I’ve been stewing all morning about what I should be doing differently… with my business, with my life, and with my relationships. There’s just an overarching feeling that I’m not quite doing something “right.” And I’ve felt somewhat paralyzed by indecision as I’ve been swirling options around in my head without any particular direction or end point in mind. It’s like I’ve been on a circular ride at the fair that just keeps going round and round and has left me feeling strangely disoriented and a little queasy. With ten years under my belt, it’s only natural to start questioning the path I’m on and where it might be headed over the next ten (or so).
Questions and ideas flow. Has my time in the paper world wound down? Maybe I should look at opening a reception venue. Maybe I should take my design business and expand it, traveling more and working from the road. Or maybe I just need to focus on doing what I already do but do it BETTER. Grow my social media following. Expand my product offerings. Partner with some other unique businesses. Do something awesome with the building I’m already in. And round and round I go with idea after ill-formed idea, just pie in the sky, waiting for something to form out of my mental cloud shapes so all of a sudden I shout with realization, “Yes! That’s it! Obviously. It’s a rabbit holding a bow and arrow. It’s perfectly clear now.”
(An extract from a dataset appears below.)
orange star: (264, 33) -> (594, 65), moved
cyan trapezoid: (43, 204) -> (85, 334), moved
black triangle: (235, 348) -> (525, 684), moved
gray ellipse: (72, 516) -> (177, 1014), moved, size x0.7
And along with the questions of what I should be doing with the shop naturally arise questions of what I should be doing with the rest of my life. Yep, I know, big questions for a Wednesday. But if we don’t question things or seek continuous growth, then what? We stagnate. We stop growing. We stop feeling inspired and interested by our lives. We stop feeling like we have something to give to others, to the world. I don’t have the answers today. But I have the questions. And slowly I’ll live my way into the answers.
On my to-do list today, at the very top, is “blog post.” So instead of stewing about what to do and what not to do, I decided to get over myself and actually write about it. So here I sit, blogging, as a reminder that this always seems to help make sense of things. And writing is a good way for a lot of us creatives to feel productive but also to process.
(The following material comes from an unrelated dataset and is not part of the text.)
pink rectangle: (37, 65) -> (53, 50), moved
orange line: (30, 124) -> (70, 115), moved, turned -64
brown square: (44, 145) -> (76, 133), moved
Next on my list: “book trip.” No, that doesn’t mean I’m taking a book tour. It’s just a reminder that sometimes getting lost helps us find ourselves. So I found a reasonable flight to Costa Rica in February to visit my grandma and will book it tonight once I get home and can check my passport number. Traveling forces me to get outside of my daily life, break certain habits, read more, listen more, and connect more deeply with the world outside the four walls of my house and my store. Changing your perspective has a way of well, changing your perspective.
Number three on my list? “Stay open.” It’s a habitual tendency to close in on ourselves when we feel bogged down by daily life, bored with our surroundings, or uninspired by our pursuits. It’s easy to tunnel vision into ourselves and become “me-centric” thinking obsessively about what we feel, think, and need… And it’s fine to do a little bit of that while soul searching in order to really listen to yourself. But at a point it’s time to get over yourself, DO something, and keep your face toward the sun. If you don’t, you might miss whatever is coming your way.